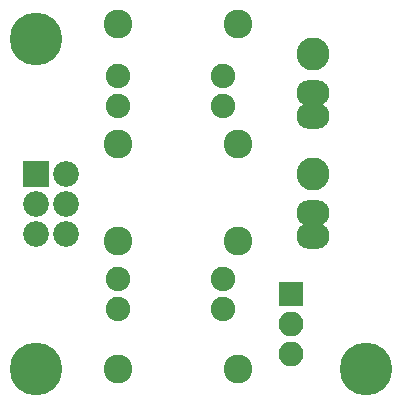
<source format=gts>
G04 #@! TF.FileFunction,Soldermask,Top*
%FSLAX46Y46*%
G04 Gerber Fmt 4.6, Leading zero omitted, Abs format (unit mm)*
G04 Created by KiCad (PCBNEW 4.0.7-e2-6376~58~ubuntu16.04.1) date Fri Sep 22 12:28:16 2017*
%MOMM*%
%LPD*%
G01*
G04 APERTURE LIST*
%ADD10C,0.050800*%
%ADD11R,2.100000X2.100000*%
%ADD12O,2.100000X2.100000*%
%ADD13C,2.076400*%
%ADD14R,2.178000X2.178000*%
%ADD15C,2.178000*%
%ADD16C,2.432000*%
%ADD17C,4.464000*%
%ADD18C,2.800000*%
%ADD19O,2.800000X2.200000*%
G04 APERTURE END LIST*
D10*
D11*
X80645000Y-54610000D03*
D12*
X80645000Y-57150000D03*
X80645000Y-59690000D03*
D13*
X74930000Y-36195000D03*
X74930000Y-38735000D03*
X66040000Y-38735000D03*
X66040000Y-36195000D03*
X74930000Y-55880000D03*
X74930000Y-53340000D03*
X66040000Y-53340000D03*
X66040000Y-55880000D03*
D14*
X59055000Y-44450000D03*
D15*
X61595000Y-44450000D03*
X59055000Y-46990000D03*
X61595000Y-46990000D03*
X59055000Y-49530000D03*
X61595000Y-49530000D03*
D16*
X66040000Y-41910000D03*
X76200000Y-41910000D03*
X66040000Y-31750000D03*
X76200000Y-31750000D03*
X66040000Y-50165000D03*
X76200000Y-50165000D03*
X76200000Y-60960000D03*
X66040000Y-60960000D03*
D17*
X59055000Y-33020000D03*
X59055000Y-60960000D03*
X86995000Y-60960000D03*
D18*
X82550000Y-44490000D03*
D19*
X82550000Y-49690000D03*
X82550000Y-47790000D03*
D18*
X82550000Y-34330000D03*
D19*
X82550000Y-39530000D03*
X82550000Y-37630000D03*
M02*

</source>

* Exercise aim: Copy out every line of the records that the string "LIST" appears in.

* Solution to this task:
G04 APERTURE LIST*
G04 APERTURE END LIST*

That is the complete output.